Kathy Berger, an attorney for the juvenile, said her 17-year-old client plans to appeal the judge's decision for his case to be moved to the adult system. She would not discuss other details of the case.
The News-Times is withholding the juvenile's name because the appeal could move the case back to the juvenile system. As a matter of editorial policy, the News-Times does not identify subjects of juvenile court proceedings.
On Oct. 9, Adrian Bucio-Rodriguez was shot and killed in the 1800 block of Northeast Barberry Drive.
Another victim was hospitalized, officials with the Hillsboro Police Department reported.
One week later, police said a juvenile suspect turned himself in for the shooting.
Family members and friends of Bucio-Rodriguez placed a memorial hours after the shooting on Barberry Drive.
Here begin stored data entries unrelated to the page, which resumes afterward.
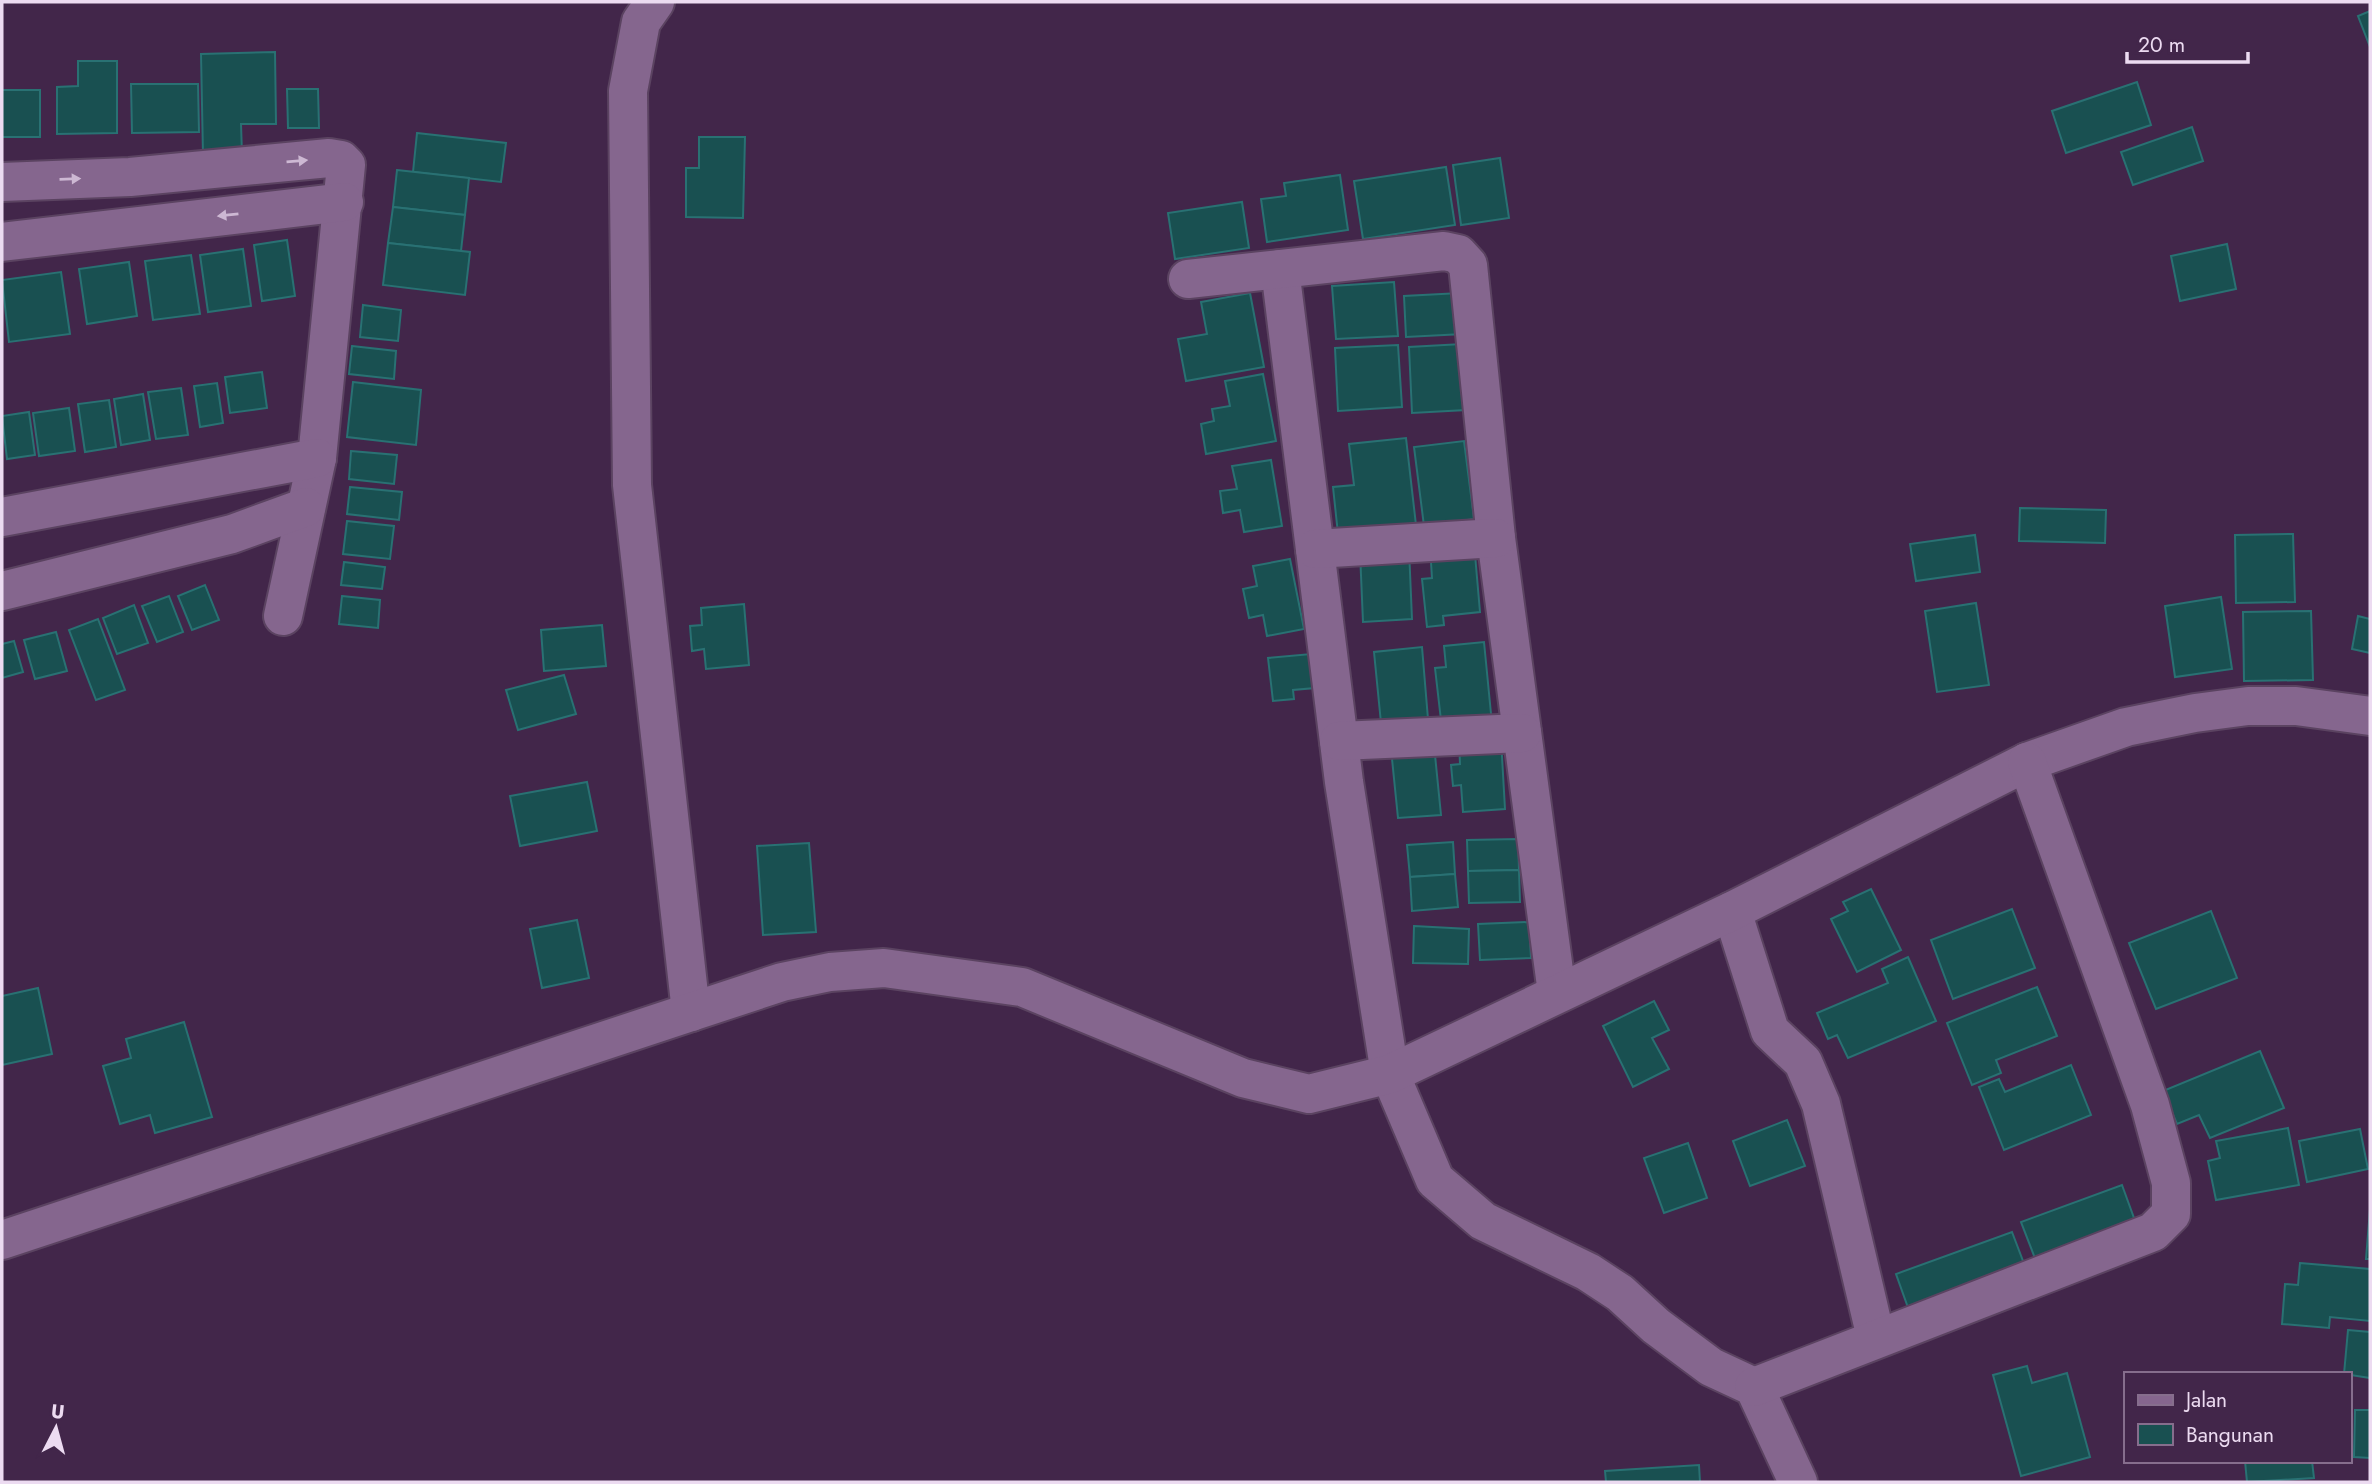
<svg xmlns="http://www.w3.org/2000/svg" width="2372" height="1484" font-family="Jost,sans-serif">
  <rect width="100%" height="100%" fill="#42264a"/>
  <!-- building -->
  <g fill="#195051" stroke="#297173" stroke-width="2">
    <path d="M 2370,11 L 2370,47 L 2358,16 Z"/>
    <path d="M 275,52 L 276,124 L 241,124 L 242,154 L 203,155 L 201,54 Z"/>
    <path d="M 78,61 L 117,61 L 117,133 L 57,134 L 57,87 L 78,86 Z"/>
    <path d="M 2137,82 L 2151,125 L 2066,153 L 2052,111 Z"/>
    <path d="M 131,84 L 198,84 L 199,132 L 132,133 Z"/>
    <path d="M 287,89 L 318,89 L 319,128 L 288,128 Z"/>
    <rect x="2" y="90" width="38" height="47"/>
    <path d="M 2192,127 L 2203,161 L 2133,185 L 2121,152 Z"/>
    <path d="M 417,133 L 506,143 L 501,182 L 413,172 Z"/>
    <path d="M 699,137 L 745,137 L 743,218 L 686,217 L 686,168 L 699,168 Z"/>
    <path d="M 1500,158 L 1509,218 L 1461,225 L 1453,165 Z"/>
    <path d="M 1446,167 L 1455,225 L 1363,239 L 1354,181 Z"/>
    <path d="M 397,170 L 469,178 L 465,215 L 393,207 Z"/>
    <path d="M 1340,175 L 1348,230 L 1267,242 L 1261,199 L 1286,196 L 1284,183 Z"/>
    <path d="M 1242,202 L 1249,248 L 1175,259 L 1168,213 Z"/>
    <path d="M 393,207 L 465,215 L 461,251 L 388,243 Z"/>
    <path d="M 287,240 L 295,296 L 262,301 L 254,245 Z"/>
    <path d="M 388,243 L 470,252 L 465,295 L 383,285 Z"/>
    <path d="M 2227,244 L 2236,289 L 2180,301 L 2171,256 Z"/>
    <path d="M 243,249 L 251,306 L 208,312 L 200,255 Z"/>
    <path d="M 191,255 L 200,314 L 153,320 L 145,261 Z"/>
    <path d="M 129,262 L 137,316 L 87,324 L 79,269 Z"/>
    <path d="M 61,272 L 70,334 L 9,342 L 2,280 Z"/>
    <path d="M 1394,282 L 1398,336 L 1336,339 L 1332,286 Z"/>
    <path d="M 1250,293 L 1264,367 L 1186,381 L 1178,339 L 1207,334 L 1201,302 Z"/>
    <path d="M 1460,293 L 1463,334 L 1406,337 L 1404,296 Z"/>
    <path d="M 363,305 L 401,310 L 398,341 L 360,337 Z"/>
    <path d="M 1462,344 L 1466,410 L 1412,413 L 1409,347 Z"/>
    <path d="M 1398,345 L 1402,407 L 1338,411 L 1335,348 Z"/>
    <path d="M 352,346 L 396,351 L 394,379 L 349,374 Z"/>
    <path d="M 262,372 L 267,408 L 230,413 L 225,377 Z"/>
    <path d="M 1263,374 L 1276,441 L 1206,454 L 1201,424 L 1214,421 L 1212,409 L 1230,406 L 1225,381 Z"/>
    <path d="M 353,382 L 421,390 L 416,445 L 347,437 Z"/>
    <path d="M 217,383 L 223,423 L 200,427 L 194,386 Z"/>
    <path d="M 181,388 L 188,435 L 156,439 L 148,392 Z"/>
    <path d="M 143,394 L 150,440 L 121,445 L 114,399 Z"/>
    <path d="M 109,400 L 116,447 L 85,452 L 78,404 Z"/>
    <path d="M 69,408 L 75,451 L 39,456 L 33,413 Z"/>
    <path d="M 29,412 L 35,455 L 7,459 L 2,416 Z"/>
    <path d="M 1406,438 L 1416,525 L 1338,534 L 1333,487 L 1354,485 L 1349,444 Z"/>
    <path d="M 1464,441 L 1474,519 L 1424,526 L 1414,447 Z"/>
    <path d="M 351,451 L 397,455 L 394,484 L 349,479 Z"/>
    <path d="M 1271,460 L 1282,526 L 1244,532 L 1240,510 L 1223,513 L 1220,491 L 1237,489 L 1232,466 Z"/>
    <path d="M 350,487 L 402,492 L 399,520 L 347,514 Z"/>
    <path d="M 2020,508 L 2106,510 L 2105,543 L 2019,541 Z"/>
    <path d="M 347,521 L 394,526 L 390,559 L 343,554 Z"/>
    <path d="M 2293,534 L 2295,602 L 2236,603 L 2235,535 Z"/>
    <path d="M 1975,535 L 1980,572 L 1916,581 L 1910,544 Z"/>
    <path d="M 1474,543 L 1480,612 L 1443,616 L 1444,625 L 1427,627 L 1422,579 L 1432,578 L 1430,547 Z"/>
    <path d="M 1409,549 L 1412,619 L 1363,622 L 1360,552 Z"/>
    <path d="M 1290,559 L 1304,629 L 1267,636 L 1263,615 L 1249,618 L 1243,589 L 1257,586 L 1253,566 Z"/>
    <path d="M 344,562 L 385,567 L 382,589 L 341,585 Z"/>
    <path d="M 205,585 L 219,620 L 192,630 L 178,596 Z"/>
    <path d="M 169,596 L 183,632 L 157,642 L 142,606 Z"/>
    <path d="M 342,596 L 380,600 L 378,628 L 339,624 Z"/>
    <path d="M 2221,597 L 2232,669 L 2175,677 L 2165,606 Z"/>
    <path d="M 1976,603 L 1989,685 L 1937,692 L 1925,611 Z"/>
    <path d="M 744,604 L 749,665 L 706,669 L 704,649 L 692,651 L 690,626 L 702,625 L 701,608 Z"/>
    <path d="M 134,605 L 148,643 L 117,654 L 103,618 Z"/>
    <path d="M 2311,611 L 2313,680 L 2244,681 L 2243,612 Z"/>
    <path d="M 2358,616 L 2370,619 L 2370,653 L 2352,649 Z"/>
    <path d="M 98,619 L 125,690 L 96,700 L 69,630 Z"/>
    <path d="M 602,625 L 606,666 L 544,671 L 541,630 Z"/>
    <path d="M 56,632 L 67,671 L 35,679 L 24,640 Z"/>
    <path d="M 14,641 L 23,672 L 2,678 L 2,644 Z"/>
    <path d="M 1484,642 L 1492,724 L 1442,729 L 1435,668 L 1446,667 L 1444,646 Z"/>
    <path d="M 1422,647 L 1428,719 L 1381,723 L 1374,652 Z"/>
    <path d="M 1311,654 L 1315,688 L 1293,690 L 1294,699 L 1273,701 L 1268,658 Z"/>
    <path d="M 564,675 L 576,714 L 518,730 L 506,690 Z"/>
    <path d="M 1501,739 L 1505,809 L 1463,812 L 1461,785 L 1453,786 L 1451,765 L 1460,764 L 1459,741 Z"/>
    <path d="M 1434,745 L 1441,815 L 1398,818 L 1391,749 Z"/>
    <path d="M 587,782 L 597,831 L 520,846 L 510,796 Z"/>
    <path d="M 1518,839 L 1519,870 L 1468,871 L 1467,840 Z"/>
    <path d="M 1453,842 L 1455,874 L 1410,877 L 1407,845 Z"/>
    <path d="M 809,843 L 816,932 L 763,935 L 757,846 Z"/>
    <path d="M 1519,870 L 1520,902 L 1469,903 L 1468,871 Z"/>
    <path d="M 1455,874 L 1458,907 L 1412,911 L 1410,877 Z"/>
    <path d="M 1871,889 L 1901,950 L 1857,972 L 1831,919 L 1848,911 L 1843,902 Z"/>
    <path d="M 2012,909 L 2035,968 L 1953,999 L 1931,940 Z"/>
    <path d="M 2211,911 L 2237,978 L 2156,1009 L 2129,943 Z"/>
    <path d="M 577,920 L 589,978 L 542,988 L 530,929 Z"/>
    <path d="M 1529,922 L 1531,958 L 1480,960 L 1478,924 Z"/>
    <path d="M 1414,926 L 1469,929 L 1468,964 L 1413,963 Z"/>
    <path d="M 1908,957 L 1936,1021 L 1848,1058 L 1837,1035 L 1828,1039 L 1817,1013 L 1888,983 L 1882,969 Z"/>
    <path d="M 2037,987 L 2057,1036 L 1996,1060 L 2001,1073 L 1972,1085 L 1947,1023 Z"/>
    <path d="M 38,988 L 52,1054 L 2,1065 L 2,996 Z"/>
    <path d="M 1654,1001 L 1669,1030 L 1652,1038 L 1669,1069 L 1633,1087 L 1603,1026 Z"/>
    <path d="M 184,1022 L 212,1117 L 155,1133 L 150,1115 L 120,1124 L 103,1066 L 131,1058 L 126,1039 Z"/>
    <path d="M 2260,1051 L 2284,1108 L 2210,1138 L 2199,1115 L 2177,1124 L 2163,1091 Z"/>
    <path d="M 2071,1065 L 2091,1115 L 2004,1150 L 1979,1087 L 1999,1079 L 2005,1092 Z"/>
    <path d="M 1787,1120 L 1805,1166 L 1750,1186 L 1733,1141 Z"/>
    <path d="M 2288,1128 L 2299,1185 L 2216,1200 L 2208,1161 L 2220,1158 L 2216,1141 Z"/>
    <path d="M 2360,1129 L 2368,1169 L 2307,1182 L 2299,1141 Z"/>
    <path d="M 1688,1143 L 1707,1198 L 1664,1213 L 1644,1158 Z"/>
    <path d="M 2122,1185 L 2138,1229 L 2038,1266 L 2021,1222 Z"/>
    <path d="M 2370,1209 L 2370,1259 L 2366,1259 Z"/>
    <path d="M 2012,1232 L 2028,1274 L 1911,1316 L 1896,1274 Z"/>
    <path d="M 2300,1263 L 2370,1269 L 2370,1321 L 2330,1317 L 2329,1328 L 2282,1324 L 2285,1284 L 2298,1285 Z"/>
    <path d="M 2348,1330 L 2370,1332 L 2370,1378 L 2344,1374 Z"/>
    <path d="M 2027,1366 L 2032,1383 L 2067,1373 L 2090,1457 L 2021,1476 L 1993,1375 Z"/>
    <path d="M 2355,1410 L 2370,1410 L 2370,1458 L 2354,1457 Z"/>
    <path d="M 2245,1461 L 2312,1461 L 2314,1478 L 2247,1482 Z"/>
    <path d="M 1699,1465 L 1700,1482 L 1606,1482 L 1605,1471 Z"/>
  </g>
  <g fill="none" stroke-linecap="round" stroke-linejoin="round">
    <!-- minor casing -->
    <g stroke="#5b4361" stroke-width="42">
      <g id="minor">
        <path d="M 655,2 L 641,22 L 628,91 L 632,485 L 691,1012"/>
        <path d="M 2,182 L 130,177 L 329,158 L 341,160 L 346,165 L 317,458 L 283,616"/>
        <path d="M 2,242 L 344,202"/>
        <path d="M 1280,269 L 1344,782 L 1390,1074 L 1435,1180 L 1483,1221 L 1588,1272 L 1620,1293 L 1656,1326 L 1711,1367 L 1754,1387 L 1798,1482"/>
        <path d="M 1188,279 L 1444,251 L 1458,254 L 1468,265 L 1496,538 L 1557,993"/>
        <path d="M 2,517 L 317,458"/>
        <path d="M 1315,549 L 1496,538"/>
        <path d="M 2,591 L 232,534 L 306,507"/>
        <path d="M 1339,741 L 1522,733"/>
        <path d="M 1732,911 L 1770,1031 L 1803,1062 L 1821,1104 L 1876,1338"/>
        <path d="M 2,1240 L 691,1012 L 782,982 L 830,972 L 884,968 L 1022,987 L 1243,1078 L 1309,1094 L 1390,1074 L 1732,911 L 2027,762 L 2126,727 L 2195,713 L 2248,706 L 2296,706 L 2370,716"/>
        <path d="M 1754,1387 L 2153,1232 L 2171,1214 L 2171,1183 L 2150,1105 L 2027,762"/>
      </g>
    </g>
    <!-- minor -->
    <use href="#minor" stroke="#85668e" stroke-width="38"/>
  </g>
  <!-- one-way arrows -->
  <defs><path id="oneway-solid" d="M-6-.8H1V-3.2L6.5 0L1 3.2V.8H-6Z" transform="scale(1.75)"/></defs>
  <g fill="#cdb8d3">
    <use href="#oneway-solid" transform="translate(297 161) rotate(-5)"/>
    <use href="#oneway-solid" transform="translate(70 179) rotate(-2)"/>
    <use href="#oneway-solid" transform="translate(228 215) rotate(174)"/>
  </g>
  <!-- border -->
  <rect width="2372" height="1484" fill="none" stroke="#ecdbf1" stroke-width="7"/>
  <!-- legend -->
  <rect x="2124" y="1372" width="228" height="91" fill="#42264a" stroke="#866e8d" stroke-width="2"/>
  <rect x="2138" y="1395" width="35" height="10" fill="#85668e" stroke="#866e8d" stroke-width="2"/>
  <text x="2186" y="1407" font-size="21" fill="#ecdbf1">Jalan</text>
  <rect x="2138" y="1424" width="35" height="21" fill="#195051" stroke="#866e8d" stroke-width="2"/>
  <text x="2186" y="1442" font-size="21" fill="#ecdbf1">Bangunan</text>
  <!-- north arrow -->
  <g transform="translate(56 1428) rotate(6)" stroke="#42264a" stroke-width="5" paint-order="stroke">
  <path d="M0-5L12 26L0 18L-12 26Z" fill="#ecdbf1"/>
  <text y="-10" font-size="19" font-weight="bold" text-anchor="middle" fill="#ecdbf1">U</text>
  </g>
  <!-- scale -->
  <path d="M2127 52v10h121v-10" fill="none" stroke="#ecdbf1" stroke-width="3.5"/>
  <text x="2138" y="52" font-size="21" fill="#ecdbf1" stroke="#42264a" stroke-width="5" paint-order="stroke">20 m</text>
</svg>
Days later, nearly 100 people gathered to support the family and call for people with information about the shooting to come forward.
Details about why the judge decided to move the case to adult court are unknown. Court documents related to the juvenile case are not public. A judge must make a ruling on a motion whether to release such documents.
According to Oregon law, following a hearing, a judge may waive a youth into adult court based on certain criteria.
The criteria include whether the youth was mature enough to appreciate the gravity of the crime, the youth shows the ability to be rehabilitated in the juvenile system, and the crime was alleged to be violent and premeditated. It also considers the youth's prior history of treatment, mental health and acts that would be criminal if they were an adult; the gravity of the alleged crime; and the prosecutorial merit of the case.
The youth alleged to have killed Bucio-Rodriguez had a previously closed formal accountability agreement with the juvenile justice system for prior conduct, including unauthorized use of a vehicle, unlawful manufacture and delivery of a controlled substance, and recklessly endangering another, Schroeder said.
The juvenile has been in custody at Multnomah County's juvenile detention center since October, Schroeder said.
Family members and friends of Bucio-Rodriguez have been advocating against certain aspects of SB 1008 since the shooting, saying the new law doesn't allow for enough accountability of youth alleged to have committed major crimes such as murder.
Advocates of the controversial law say it takes into account recent greater scientific understanding that shows people's brains are not fully developed until they're in their 20s.
Prior to the bill's passage, juveniles charged with crimes such as rape and murder under Measure 11, a ballot measure that was passed in 1994, were automatically tried as adults.
Veronica Montoya-Rodriguez, the mother of Bucio-Rodriguez, said in an interview the judge's decision to waive the juvenile to adult court came with mixed feelings.
"I was so happy to hear the outcome, but at the same time, it just really put into reality that with this outcome, my son doesn't get to come back home," Montoya-Rodriguez said.
Participating in hearings related to the case for more than 10 months has been painful, she said.
The support of her family and community have helped her get through the process, Montoya-Rodriguez said.
The support has shown her how loved her son was and how many people's lives he made better, she said.
"Everybody remembers him, from his smile to his personality to his grace to his compassion," Montoya-Rodriguez said. "Anybody that was in need of help, he helped."